Daily Archives: November 4, 2011

Olive oil lamps for dark autumn nights…

Every once in a while I will repost an article that is appealing for a particular time of year. We are over the threshold of November and this Saturday night we set our clocks back for Daylight Savings Time. I thought it was a good time to think about how we can bring more light into our lives during the evenings. I enjoyed making my first olive oil lamps last winter and I think I’d like to recreate some more based on the open designs of the ancient Roman and Parthian lamps (pictured below). Olive oil has a low flash point and it has been used as lamp fuel for millennia. I had an olive oil lamp once that my Mom gave me and it made a nice, soft glow. (It was also healthy, unlike the fumes emitted when petroleum-based oils burn in hurricane lamps.) Below, I explain how to make an olive oil lamp out of clay. View the photos below for reference.

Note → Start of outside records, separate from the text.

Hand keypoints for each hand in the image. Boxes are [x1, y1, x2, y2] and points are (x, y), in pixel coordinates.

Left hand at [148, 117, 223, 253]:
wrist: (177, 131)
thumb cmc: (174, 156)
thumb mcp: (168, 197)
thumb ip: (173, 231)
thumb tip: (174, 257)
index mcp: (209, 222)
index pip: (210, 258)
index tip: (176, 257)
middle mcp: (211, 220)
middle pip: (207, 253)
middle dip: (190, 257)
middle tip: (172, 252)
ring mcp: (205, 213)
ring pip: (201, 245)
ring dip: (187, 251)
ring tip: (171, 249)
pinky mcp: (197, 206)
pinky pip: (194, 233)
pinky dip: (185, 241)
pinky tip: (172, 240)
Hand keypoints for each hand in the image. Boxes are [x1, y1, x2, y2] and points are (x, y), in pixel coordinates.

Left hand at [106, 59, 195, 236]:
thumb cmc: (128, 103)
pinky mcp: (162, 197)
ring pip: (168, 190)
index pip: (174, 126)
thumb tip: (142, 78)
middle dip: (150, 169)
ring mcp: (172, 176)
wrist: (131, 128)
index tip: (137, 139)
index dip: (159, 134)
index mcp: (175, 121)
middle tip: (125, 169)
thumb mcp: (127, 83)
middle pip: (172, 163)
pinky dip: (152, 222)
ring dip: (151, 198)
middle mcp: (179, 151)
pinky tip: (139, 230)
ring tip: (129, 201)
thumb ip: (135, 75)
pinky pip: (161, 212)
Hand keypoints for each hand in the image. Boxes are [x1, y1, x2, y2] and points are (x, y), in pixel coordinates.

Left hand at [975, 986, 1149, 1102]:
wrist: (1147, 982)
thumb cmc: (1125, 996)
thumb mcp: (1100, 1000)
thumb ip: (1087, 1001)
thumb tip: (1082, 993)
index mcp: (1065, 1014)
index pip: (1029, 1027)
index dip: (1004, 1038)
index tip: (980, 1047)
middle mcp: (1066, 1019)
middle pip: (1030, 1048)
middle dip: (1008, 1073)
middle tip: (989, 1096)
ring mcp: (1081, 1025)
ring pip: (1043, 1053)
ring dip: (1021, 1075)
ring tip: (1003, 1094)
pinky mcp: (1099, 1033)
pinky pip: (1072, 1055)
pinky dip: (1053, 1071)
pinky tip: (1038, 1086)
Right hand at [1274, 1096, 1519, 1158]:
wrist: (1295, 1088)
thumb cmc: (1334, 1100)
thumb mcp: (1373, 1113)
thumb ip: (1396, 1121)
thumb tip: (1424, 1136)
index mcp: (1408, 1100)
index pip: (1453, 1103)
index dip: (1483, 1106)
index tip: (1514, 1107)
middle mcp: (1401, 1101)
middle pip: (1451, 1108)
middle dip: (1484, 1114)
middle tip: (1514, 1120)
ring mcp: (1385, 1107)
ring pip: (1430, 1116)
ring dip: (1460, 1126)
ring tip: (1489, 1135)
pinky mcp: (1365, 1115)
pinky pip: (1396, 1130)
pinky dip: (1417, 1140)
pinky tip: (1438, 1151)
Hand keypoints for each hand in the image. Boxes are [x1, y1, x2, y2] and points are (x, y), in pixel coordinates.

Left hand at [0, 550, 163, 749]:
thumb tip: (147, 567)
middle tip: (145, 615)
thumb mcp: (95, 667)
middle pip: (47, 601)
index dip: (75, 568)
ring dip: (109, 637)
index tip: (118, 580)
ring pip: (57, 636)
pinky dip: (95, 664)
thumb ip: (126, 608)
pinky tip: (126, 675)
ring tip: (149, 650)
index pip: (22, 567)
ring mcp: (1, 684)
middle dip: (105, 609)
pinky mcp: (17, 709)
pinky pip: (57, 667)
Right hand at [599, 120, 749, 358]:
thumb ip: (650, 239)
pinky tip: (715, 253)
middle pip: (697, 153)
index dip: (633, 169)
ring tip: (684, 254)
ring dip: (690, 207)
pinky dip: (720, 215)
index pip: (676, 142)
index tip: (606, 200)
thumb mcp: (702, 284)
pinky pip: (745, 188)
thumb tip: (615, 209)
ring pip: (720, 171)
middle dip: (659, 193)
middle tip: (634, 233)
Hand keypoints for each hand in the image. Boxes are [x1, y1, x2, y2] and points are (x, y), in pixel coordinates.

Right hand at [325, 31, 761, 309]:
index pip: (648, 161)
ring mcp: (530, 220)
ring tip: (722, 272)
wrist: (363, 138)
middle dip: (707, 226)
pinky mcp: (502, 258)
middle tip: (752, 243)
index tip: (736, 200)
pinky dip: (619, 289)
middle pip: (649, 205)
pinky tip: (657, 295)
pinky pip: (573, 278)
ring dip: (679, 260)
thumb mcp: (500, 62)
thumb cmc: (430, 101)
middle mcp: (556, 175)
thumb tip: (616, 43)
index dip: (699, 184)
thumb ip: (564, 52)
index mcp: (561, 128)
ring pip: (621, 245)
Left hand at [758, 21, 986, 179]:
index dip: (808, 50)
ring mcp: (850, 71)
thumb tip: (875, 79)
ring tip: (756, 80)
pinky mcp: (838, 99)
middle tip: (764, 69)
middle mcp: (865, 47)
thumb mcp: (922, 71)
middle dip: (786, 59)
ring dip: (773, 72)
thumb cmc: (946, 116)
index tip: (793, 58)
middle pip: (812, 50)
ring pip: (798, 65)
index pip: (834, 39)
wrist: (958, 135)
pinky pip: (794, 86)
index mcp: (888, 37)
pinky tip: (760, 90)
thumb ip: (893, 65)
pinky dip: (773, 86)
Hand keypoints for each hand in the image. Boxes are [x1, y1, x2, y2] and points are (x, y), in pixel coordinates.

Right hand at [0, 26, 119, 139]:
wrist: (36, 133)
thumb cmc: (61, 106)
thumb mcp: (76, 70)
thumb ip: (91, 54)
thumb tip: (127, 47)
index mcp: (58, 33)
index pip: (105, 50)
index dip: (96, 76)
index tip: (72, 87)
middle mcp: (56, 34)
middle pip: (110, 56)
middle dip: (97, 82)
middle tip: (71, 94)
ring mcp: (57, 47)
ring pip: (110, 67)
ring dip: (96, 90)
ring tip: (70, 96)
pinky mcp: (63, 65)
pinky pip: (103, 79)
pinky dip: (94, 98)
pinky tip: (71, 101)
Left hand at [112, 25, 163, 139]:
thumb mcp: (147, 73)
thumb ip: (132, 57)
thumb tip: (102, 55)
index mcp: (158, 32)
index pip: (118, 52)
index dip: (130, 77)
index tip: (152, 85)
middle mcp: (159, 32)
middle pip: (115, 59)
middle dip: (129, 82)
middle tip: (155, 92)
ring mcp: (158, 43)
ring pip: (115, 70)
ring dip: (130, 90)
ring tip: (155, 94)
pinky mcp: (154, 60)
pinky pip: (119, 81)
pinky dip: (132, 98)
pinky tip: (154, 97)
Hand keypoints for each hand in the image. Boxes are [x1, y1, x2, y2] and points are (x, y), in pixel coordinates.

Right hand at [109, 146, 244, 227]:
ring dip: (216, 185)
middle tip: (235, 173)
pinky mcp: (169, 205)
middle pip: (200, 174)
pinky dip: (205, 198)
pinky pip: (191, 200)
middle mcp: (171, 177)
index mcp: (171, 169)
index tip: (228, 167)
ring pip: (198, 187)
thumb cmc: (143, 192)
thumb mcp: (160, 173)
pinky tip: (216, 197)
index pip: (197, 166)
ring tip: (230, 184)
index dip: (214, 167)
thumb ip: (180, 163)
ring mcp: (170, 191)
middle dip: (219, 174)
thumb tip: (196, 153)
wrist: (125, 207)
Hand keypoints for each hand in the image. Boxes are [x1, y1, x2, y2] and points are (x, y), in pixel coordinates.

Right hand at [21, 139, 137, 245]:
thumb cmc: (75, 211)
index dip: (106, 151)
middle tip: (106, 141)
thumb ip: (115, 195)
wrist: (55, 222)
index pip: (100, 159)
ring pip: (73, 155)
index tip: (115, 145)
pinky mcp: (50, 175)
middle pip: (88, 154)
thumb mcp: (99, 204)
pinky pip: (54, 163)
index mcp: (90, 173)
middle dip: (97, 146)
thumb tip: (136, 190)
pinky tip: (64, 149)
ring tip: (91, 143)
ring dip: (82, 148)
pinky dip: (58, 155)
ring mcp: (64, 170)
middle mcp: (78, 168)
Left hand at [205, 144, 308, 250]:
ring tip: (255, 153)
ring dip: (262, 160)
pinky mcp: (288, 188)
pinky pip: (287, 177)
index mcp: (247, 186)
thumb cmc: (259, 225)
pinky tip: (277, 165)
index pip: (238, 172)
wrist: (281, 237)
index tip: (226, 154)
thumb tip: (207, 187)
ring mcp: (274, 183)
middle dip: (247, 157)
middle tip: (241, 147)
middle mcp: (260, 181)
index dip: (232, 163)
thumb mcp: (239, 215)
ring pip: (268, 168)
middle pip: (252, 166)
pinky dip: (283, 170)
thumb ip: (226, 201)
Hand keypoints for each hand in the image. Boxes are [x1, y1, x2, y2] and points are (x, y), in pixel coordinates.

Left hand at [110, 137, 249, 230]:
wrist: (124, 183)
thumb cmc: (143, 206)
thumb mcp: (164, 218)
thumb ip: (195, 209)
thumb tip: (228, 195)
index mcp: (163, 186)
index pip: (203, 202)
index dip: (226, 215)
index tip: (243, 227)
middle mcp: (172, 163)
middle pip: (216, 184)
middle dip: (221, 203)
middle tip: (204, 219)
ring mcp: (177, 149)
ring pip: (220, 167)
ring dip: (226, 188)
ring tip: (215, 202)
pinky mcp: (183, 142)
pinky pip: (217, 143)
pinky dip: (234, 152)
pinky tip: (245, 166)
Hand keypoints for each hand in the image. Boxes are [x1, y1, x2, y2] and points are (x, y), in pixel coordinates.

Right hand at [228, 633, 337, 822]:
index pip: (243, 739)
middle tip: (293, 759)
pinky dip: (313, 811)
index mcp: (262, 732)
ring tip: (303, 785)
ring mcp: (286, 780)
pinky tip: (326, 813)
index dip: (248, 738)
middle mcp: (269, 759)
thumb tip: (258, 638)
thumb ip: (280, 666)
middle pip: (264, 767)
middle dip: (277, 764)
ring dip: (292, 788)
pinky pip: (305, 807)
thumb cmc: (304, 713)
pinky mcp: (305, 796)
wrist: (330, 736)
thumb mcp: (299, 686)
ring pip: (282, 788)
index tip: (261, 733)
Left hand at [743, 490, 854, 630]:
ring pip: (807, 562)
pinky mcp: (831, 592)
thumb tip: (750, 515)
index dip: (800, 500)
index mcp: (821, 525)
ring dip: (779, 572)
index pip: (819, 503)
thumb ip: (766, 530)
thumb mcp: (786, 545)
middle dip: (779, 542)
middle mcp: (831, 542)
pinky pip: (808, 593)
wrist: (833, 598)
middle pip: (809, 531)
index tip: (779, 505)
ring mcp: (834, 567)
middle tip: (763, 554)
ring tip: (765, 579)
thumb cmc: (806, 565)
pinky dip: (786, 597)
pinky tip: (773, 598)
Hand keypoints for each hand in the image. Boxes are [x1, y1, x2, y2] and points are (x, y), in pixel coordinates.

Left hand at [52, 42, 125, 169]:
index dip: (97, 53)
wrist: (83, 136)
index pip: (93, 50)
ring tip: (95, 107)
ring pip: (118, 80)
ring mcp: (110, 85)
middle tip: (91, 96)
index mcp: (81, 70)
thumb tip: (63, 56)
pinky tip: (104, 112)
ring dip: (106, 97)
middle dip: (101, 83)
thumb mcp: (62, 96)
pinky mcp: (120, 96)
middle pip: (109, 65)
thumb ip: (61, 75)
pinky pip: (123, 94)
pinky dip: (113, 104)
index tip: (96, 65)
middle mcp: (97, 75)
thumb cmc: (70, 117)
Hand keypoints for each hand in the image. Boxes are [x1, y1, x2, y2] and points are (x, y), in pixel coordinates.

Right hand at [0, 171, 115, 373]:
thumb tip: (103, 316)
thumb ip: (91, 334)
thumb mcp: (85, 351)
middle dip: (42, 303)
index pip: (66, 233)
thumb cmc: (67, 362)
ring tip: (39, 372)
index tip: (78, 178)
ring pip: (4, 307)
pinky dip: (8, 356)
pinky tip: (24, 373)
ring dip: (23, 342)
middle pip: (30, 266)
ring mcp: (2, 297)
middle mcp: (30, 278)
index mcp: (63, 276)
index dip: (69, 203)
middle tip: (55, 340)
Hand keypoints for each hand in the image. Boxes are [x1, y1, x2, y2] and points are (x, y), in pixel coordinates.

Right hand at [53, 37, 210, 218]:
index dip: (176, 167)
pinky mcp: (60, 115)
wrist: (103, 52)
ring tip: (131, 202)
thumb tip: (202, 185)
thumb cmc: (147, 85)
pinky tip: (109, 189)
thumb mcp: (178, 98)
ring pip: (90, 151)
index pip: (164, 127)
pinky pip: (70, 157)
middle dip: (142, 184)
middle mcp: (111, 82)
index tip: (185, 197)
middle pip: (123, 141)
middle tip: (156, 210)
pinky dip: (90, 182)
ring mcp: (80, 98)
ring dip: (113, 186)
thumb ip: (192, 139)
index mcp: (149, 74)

  • Mold Technique: Using a small bowl for a mold, make two halves that will fit together. The size is up to you, but most olive oil lamps are smallish. Join the two halves well, scratching the edges and using slip. After it’s almost leather hard, cut a hole in the top through which you will later pour oil, so make it big enough. After shaping, cut a smaller hole in the side from which you will feed the wick.
  • Pinch Pot Technique: Make a small pinch pot, narrowing the opening at the top. You will pour oil into the lamp through this hole, so make it big enough. After shaping, cut a smaller hole in the side from which you will feed the wick .
  • Shaping: Some of the shape the ancients used looked like modified Aladdin’s lamps…the vessel’s low, rounded body held the olive oil and a narrowed spout ended with a wick hole. You can fashion a handle, if you’d like, but it’s not crucial because the lamp doesn’t get hot and can easily be carried from the bottom.
  • Decorating: Decorate your lamp as you wish, using stamps, or by engraving, slip trailing or modeling. Apply decorations at the appropriate time, given the construction method you’ve chosen.
  • Usage: Place a wick in your fired, unglazed lamp. (Find wicking in a hobby store or use a snippet of cotton shoelace. Cut the wick long enough to have space to burn down.) Place the wick in the bottom of lamp, feeding the end out of the smaller hole. Leave about a third of an inch sticking out. Then, fill the lamp about three-quarters full by pouring olive oil in through the top hole.

 

Ancient Roman and Parthian olive oil lamps.

 

Candle wicking used to light the lamp.

 

My completed lamp makes a soft glow.